-------- Provided information --------

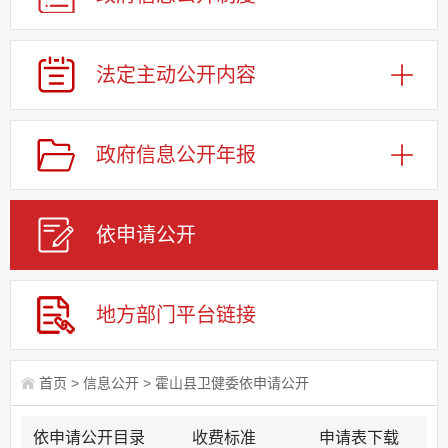
法定主动公开内容
政府信息公开年报
依申请公
开
地方部门平台链接
首页
>
信息公开
>
霍山县卫健委依申请公开
依申请公开目录
收费标准
申请表下载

--------

*Exercise directions*
Copy out every line of text in the records above word for word, leaving out the pictures.

*Completed task*
法定主动公开内容
政府信息公开年报
依申请公
开
地方部门平台链接
首页
>
信息公开
>
霍山县卫健委依申请公开
依申请公开目录
收费标准
申请表下载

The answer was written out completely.